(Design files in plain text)
--
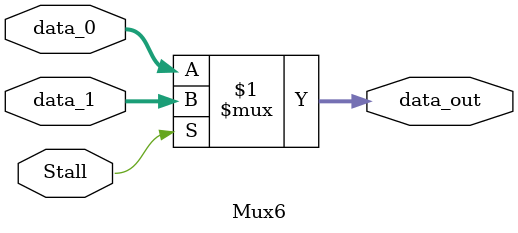
<source format=v>
module Mux6(data_out, data_0, data_1, Stall);

input 	[16:0] data_0;
input 	[16:0] data_1;
input	Stall;

output	[16:0] data_out;

assign  	data_out = (Stall)?	data_1 : data_0;

endmodule


</source>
--
Should a record include a picture, omit it from your copy and return the rest unchanged.

<source format=v>
module Mux6(data_out, data_0, data_1, Stall);

input 	[16:0] data_0;
input 	[16:0] data_1;
input	Stall;

output	[16:0] data_out;

assign  	data_out = (Stall)?	data_1 : data_0;

endmodule


</source>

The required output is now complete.